Instructions to follow: Report every line from the following entries that contains the string "tail".
..............................
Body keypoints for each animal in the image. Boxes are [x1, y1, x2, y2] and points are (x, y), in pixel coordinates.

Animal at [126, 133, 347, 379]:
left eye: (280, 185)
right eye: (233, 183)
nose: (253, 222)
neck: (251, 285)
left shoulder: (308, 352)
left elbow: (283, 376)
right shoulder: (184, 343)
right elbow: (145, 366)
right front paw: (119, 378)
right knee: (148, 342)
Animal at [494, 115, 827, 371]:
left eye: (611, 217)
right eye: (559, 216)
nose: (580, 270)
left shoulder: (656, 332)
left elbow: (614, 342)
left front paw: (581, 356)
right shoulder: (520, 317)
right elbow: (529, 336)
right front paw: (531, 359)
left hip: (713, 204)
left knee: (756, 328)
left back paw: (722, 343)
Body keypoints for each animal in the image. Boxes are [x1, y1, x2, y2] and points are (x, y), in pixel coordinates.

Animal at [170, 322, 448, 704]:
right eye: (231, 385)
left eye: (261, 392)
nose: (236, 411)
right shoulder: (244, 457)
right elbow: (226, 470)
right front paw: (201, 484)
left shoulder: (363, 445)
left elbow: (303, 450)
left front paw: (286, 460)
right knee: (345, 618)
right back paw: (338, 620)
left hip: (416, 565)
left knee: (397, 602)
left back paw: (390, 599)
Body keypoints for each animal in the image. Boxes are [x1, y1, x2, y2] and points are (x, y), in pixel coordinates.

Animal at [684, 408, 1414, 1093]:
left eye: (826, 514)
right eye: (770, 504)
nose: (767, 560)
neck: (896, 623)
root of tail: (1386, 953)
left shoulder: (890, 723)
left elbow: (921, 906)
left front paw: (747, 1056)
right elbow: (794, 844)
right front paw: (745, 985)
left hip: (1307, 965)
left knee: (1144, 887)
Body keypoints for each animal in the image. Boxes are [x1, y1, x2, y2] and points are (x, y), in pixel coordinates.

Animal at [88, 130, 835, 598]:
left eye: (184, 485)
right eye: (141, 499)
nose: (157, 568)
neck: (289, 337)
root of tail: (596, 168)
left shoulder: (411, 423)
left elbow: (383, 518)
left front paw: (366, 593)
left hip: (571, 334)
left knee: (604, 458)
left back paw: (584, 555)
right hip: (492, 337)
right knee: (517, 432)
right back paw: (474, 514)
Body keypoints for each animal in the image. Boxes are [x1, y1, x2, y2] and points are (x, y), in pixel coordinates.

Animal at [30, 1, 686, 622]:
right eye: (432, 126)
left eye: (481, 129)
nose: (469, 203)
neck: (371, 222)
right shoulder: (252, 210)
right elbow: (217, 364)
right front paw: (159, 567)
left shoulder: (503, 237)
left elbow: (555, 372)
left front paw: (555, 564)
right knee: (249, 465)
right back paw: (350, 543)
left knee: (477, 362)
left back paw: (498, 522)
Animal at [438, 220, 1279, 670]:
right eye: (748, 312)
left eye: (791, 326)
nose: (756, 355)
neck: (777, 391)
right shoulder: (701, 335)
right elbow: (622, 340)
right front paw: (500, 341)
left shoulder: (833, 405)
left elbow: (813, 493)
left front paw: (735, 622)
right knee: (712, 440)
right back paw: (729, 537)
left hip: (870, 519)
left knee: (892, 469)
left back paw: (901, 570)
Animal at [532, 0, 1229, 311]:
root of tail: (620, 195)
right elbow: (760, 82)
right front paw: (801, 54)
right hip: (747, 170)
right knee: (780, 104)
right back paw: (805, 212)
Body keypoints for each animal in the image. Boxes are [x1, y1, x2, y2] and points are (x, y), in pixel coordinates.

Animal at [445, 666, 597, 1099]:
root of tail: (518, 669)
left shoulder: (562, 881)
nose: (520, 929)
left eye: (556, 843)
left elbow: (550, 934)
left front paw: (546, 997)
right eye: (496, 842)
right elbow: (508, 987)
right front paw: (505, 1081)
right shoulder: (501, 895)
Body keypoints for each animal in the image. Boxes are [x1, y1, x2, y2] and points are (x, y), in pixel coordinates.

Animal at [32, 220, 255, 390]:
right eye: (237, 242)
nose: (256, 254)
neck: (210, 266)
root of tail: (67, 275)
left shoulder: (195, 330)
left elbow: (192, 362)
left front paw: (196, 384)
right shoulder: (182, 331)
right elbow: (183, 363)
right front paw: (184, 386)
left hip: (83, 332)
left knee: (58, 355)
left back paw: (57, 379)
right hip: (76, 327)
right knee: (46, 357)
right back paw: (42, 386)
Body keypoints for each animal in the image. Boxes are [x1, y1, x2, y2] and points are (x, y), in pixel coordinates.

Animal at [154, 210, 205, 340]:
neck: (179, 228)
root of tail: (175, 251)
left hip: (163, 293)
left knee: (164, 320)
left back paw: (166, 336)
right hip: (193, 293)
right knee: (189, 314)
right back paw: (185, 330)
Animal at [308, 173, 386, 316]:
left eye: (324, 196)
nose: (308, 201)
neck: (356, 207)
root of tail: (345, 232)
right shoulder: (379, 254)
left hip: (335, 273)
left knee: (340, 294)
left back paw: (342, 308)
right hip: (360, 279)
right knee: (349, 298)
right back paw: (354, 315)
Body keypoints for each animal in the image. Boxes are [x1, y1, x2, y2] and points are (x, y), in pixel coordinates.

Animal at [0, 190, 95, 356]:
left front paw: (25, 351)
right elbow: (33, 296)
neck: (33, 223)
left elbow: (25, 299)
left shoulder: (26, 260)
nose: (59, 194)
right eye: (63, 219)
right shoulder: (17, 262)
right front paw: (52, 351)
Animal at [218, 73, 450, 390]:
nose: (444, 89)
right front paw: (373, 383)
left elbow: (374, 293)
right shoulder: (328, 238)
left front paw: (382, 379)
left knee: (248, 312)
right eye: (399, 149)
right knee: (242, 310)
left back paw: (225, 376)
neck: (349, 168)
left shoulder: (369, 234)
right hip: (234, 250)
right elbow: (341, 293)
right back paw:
..............................
Output for this exercise:
root of tail: (1386, 953)
root of tail: (596, 168)
root of tail: (620, 195)
root of tail: (518, 669)
root of tail: (67, 275)
root of tail: (175, 251)
root of tail: (345, 232)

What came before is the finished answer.